* _TEXT FOR ANALYSIS_:
——

In Megaworld Globus Asia, Inc. v. Tanseco, G.R. No. 181206, the developer delivered the unit years after the contractual deadline and blamed the Asian financial crisis. The Supreme Court rejected the argument, explaining that currency movements and normal business risks were not automatically fortuitous events for an experienced pre-selling developer. The buyer was entitled to recover her payments with interest. (Supreme Court E-Library)

The Court reached a similar conclusion in Fil-Estate Properties, Inc. v. Spouses Ronquillo, G.R. No. 185798. Economic hardship and the 1997 financial crisis did not excuse the developer’s substantial failure to complete the condominium project. (Supreme Court E-Library)

Step-by-Step: How to Demand a Refund

1. Review every signed document

Locate and read:

  • Reservation agreement;
  • Contract to Sell or Contract to Buy and Sell;
  • Payment schedule;
  • Official receipts and statements of account;
  • Promissory notes or loan documents;
  • Turnover notices;
  • Grace-period and force majeure clauses;
  • Cancellation and refund provisions; and
  • Any amendment, restructuring agreement, or unit-transfer document.

Do not rely only on what the salesperson said. Identify the exact written turnover date and whether a grace period was included.

2. Preserve advertisements and representations

Save copies of:

  • Brochures;
  • Floor plans;
  • Project websites;
  • Emails and text messages;
  • Social-media advertisements;
  • Sales presentations;
  • Photos of model units;
  • Promised amenity lists; and
  • Construction updates.

——

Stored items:
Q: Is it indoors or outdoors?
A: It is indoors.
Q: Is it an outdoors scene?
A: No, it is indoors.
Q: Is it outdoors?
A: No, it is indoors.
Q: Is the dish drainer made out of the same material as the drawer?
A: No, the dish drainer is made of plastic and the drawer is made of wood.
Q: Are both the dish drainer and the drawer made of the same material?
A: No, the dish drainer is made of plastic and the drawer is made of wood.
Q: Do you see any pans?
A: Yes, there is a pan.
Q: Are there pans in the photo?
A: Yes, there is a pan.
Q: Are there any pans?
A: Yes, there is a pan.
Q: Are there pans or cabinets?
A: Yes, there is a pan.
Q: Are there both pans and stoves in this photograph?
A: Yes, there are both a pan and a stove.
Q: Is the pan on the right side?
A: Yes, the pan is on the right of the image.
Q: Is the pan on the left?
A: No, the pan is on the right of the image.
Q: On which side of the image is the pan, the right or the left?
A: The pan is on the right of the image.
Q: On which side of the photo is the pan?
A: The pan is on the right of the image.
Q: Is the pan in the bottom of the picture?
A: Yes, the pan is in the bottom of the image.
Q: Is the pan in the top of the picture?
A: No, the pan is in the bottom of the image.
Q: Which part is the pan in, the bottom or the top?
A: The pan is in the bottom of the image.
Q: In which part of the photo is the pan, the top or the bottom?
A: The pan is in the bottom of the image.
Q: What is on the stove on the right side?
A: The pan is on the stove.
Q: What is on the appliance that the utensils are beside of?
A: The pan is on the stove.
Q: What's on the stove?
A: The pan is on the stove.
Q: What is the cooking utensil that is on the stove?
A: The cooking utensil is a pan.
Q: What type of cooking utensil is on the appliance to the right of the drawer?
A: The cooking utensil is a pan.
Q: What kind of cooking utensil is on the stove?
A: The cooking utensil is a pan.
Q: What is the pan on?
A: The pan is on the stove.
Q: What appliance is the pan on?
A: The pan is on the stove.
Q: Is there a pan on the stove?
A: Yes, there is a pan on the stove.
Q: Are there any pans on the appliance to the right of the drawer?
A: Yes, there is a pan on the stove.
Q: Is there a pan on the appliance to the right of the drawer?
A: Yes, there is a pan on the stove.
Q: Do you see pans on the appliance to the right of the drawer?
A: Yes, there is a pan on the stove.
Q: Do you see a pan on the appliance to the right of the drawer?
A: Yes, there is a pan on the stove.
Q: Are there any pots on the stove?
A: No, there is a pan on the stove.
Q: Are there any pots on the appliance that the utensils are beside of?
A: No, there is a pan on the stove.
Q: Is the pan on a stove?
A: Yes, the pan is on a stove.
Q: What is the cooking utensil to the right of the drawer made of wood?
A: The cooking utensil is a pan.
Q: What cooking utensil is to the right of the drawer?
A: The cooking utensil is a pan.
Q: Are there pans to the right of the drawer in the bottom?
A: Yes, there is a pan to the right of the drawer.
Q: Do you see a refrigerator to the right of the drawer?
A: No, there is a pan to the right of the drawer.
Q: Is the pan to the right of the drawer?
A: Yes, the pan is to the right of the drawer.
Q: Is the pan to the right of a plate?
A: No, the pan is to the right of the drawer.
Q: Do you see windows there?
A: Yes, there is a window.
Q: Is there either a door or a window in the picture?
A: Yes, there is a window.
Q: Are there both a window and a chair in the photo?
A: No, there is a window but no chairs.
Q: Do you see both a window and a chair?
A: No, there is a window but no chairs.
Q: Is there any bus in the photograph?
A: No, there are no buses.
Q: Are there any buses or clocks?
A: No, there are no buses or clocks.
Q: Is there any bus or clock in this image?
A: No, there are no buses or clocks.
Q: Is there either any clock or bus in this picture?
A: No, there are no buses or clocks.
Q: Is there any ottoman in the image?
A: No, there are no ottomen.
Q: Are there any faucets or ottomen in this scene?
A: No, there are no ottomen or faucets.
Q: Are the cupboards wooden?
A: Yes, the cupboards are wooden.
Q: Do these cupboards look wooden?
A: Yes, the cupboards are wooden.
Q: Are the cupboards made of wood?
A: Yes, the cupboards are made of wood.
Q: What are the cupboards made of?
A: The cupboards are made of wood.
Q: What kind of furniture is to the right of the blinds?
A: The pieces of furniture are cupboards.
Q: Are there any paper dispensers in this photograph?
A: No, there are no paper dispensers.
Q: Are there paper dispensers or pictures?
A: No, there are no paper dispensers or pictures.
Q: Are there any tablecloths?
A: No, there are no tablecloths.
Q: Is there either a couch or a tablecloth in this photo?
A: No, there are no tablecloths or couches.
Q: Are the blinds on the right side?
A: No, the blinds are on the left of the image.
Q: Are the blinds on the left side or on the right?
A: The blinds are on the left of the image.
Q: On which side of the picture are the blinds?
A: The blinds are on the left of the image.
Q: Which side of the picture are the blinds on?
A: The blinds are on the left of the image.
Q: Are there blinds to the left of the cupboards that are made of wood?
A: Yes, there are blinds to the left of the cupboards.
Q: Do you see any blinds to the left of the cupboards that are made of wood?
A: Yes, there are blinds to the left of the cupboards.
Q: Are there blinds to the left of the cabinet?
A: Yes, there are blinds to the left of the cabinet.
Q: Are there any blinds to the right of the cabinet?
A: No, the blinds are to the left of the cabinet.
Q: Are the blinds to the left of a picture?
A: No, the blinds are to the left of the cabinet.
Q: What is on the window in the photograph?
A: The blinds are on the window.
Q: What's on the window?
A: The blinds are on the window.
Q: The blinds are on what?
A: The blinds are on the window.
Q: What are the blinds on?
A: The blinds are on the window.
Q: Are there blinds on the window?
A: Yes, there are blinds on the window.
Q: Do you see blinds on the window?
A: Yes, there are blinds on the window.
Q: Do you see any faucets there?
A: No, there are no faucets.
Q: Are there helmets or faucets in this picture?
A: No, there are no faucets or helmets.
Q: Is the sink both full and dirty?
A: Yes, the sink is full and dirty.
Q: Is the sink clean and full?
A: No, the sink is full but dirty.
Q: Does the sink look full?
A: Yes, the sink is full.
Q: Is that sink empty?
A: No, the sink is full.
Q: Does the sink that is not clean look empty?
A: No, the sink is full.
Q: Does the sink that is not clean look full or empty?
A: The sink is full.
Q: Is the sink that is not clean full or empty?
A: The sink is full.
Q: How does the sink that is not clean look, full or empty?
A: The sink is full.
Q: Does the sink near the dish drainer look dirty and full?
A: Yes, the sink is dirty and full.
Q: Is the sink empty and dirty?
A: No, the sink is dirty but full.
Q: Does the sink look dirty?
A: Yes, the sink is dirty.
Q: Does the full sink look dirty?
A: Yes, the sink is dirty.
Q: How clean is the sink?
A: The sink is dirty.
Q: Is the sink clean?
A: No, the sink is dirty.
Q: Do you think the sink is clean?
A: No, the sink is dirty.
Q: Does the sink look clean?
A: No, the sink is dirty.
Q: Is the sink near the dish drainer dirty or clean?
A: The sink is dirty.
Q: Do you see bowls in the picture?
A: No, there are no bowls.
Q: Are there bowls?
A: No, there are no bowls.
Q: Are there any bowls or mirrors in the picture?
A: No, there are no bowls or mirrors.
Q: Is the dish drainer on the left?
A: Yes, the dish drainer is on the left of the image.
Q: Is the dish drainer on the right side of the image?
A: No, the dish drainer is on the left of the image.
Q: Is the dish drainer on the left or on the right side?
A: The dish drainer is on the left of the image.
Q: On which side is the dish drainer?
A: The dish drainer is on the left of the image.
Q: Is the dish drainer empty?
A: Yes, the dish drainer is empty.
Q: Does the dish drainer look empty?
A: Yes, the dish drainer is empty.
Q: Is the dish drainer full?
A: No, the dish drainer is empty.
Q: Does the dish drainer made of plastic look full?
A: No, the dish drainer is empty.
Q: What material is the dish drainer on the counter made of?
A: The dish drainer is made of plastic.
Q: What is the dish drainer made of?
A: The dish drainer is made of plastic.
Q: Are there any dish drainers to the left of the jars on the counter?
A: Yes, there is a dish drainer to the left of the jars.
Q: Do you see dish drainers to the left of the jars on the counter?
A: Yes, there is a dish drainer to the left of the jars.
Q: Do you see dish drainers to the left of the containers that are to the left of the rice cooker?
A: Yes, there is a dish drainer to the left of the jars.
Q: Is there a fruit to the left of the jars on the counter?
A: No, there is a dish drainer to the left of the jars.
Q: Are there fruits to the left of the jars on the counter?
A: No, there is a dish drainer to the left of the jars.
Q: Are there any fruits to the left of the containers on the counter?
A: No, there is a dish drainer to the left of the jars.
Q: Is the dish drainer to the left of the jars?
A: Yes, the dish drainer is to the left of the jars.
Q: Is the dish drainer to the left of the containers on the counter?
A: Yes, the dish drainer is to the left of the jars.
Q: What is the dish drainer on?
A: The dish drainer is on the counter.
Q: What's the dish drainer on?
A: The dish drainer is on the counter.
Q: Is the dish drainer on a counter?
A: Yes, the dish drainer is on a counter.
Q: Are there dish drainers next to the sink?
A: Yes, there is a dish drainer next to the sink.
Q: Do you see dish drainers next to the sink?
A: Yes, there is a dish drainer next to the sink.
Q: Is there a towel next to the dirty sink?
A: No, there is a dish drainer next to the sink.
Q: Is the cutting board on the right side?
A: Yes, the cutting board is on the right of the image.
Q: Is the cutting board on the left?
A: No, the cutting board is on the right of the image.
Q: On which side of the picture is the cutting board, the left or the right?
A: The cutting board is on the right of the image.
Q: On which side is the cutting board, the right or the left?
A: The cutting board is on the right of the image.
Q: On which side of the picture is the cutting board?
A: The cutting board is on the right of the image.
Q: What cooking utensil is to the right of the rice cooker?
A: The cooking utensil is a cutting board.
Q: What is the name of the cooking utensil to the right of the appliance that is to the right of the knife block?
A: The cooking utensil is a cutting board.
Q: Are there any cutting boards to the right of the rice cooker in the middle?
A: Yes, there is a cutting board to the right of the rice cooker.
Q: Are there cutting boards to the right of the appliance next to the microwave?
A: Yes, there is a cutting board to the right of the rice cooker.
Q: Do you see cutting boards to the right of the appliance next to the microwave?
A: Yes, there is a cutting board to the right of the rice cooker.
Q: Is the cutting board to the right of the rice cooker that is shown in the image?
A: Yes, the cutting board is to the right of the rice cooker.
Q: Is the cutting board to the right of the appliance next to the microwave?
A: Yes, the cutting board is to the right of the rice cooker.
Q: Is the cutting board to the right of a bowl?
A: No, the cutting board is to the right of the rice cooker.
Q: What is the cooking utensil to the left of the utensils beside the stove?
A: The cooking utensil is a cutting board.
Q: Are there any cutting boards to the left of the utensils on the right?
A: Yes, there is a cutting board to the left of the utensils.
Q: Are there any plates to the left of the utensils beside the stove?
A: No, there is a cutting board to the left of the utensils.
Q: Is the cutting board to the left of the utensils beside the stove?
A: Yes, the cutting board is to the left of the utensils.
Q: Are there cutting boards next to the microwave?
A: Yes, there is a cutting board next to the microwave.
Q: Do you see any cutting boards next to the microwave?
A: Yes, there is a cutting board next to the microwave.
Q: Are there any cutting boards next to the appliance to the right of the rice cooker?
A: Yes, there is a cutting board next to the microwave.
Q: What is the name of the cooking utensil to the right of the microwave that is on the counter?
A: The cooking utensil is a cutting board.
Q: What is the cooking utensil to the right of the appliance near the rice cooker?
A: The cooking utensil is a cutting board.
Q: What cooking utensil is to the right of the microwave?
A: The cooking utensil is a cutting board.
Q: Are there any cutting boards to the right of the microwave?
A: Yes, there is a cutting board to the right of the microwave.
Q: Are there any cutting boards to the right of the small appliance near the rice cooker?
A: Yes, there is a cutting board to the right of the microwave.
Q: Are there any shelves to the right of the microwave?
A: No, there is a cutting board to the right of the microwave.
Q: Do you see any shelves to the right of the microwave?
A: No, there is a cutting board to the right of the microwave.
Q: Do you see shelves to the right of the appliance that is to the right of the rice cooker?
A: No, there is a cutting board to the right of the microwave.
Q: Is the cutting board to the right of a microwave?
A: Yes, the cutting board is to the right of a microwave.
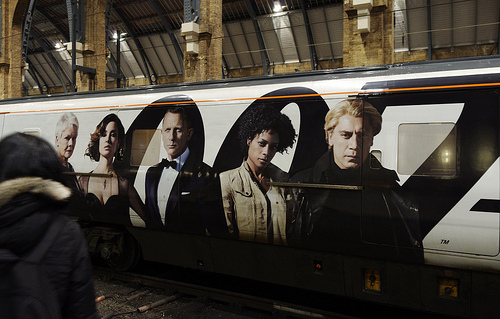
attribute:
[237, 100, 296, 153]
hair — black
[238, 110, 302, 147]
hair — black, curly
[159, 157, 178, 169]
bowtie — black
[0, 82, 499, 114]
stripe — orange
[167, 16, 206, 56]
light — off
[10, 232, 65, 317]
backpack — black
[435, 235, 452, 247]
trademark — small, black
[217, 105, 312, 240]
woman — African American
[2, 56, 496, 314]
train — white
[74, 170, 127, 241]
dress — low cut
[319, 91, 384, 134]
hair — blonde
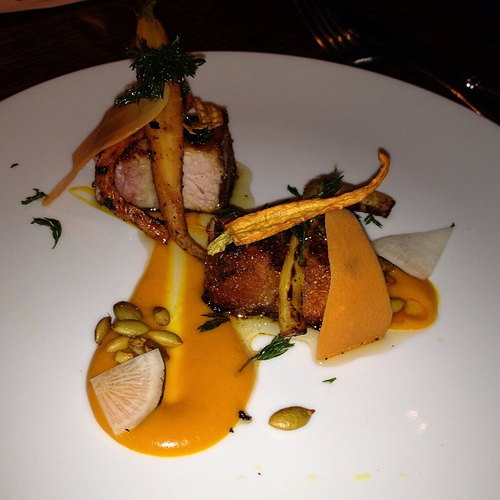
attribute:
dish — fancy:
[1, 51, 498, 498]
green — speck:
[306, 357, 351, 395]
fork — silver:
[317, 44, 494, 146]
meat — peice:
[98, 113, 237, 217]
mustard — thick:
[135, 292, 286, 419]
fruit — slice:
[87, 346, 170, 433]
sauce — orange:
[75, 58, 277, 466]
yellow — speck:
[343, 260, 373, 305]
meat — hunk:
[110, 106, 236, 209]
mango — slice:
[315, 194, 395, 365]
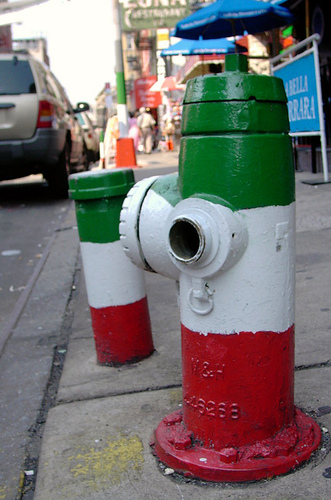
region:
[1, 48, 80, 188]
a vehicle on the road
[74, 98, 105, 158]
a vehicle on the road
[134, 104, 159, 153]
a person on the road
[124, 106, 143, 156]
a person on the road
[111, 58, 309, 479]
a hydrant on the road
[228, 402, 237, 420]
the number 8 on a hydrant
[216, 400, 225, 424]
the number 6 on a hydrant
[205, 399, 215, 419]
the number 2 on a hydrant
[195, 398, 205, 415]
the number 6 on a hydrant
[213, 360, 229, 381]
a letter H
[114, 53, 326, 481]
red, white and green fire hydrant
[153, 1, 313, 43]
blue umbrella by the building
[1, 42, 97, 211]
cars parked on city street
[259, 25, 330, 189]
blue and silver store sign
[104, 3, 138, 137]
light pole on the sidewalk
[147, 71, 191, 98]
red and white umbrella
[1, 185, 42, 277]
black paved city street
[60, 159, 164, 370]
red, white and green pole in sidewalk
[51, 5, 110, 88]
white cloudy sky in the distance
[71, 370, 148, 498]
concrete sidewalk by fire hydrant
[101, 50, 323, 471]
A red, green and white fire hydrant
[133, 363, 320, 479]
The fire hydrant is bolted to the ground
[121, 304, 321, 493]
The fire hydrant sits on top of cement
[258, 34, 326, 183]
A blue and white sign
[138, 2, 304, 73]
Two blue umbrellas with white writing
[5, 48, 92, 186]
A beige SUV parked along the curb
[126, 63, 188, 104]
A red sign with white letters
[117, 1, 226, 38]
Green sign with white lettering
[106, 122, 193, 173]
An orange block on the cement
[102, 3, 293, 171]
The shopping area has various signs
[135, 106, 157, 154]
man walking in khaki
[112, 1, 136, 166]
white, green, and gray pole with a red base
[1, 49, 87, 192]
gold suv parked near curb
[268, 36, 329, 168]
blue sign with grey frame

——

* _QUESTIONS TO ANSWER_:
[A] Reproduce the developer refund passage in full, with no changes.
[B] How many lines in the listing contain the string "mirrors"? Reply with the number only.

* _PER-TASK ANSWERS_:
[A]
In Megaworld Globus Asia, Inc. v. Tanseco, G.R. No. 181206, the developer delivered the unit years after the contractual deadline and blamed the Asian financial crisis. The Supreme Court rejected the argument, explaining that currency movements and normal business risks were not automatically fortuitous events for an experienced pre-selling developer. The buyer was entitled to recover her payments with interest. (Supreme Court E-Library)

The Court reached a similar conclusion in Fil-Estate Properties, Inc. v. Spouses Ronquillo, G.R. No. 185798. Economic hardship and the 1997 financial crisis did not excuse the developer’s substantial failure to complete the condominium project. (Supreme Court E-Library)

Step-by-Step: How to Demand a Refund

1. Review every signed document

Locate and read:

  • Reservation agreement;
  • Contract to Sell or Contract to Buy and Sell;
  • Payment schedule;
  • Official receipts and statements of account;
  • Promissory notes or loan documents;
  • Turnover notices;
  • Grace-period and force majeure clauses;
  • Cancellation and refund provisions; and
  • Any amendment, restructuring agreement, or unit-transfer document.

Do not rely only on what the salesperson said. Identify the exact written turnover date and whether a grace period was included.

2. Preserve advertisements and representations

Save copies of:

  • Brochures;
  • Floor plans;
  • Project websites;
  • Emails and text messages;
  • Social-media advertisements;
  • Sales presentations;
  • Photos of model units;
  • Promised amenity lists; and
  • Construction updates.

[B] 2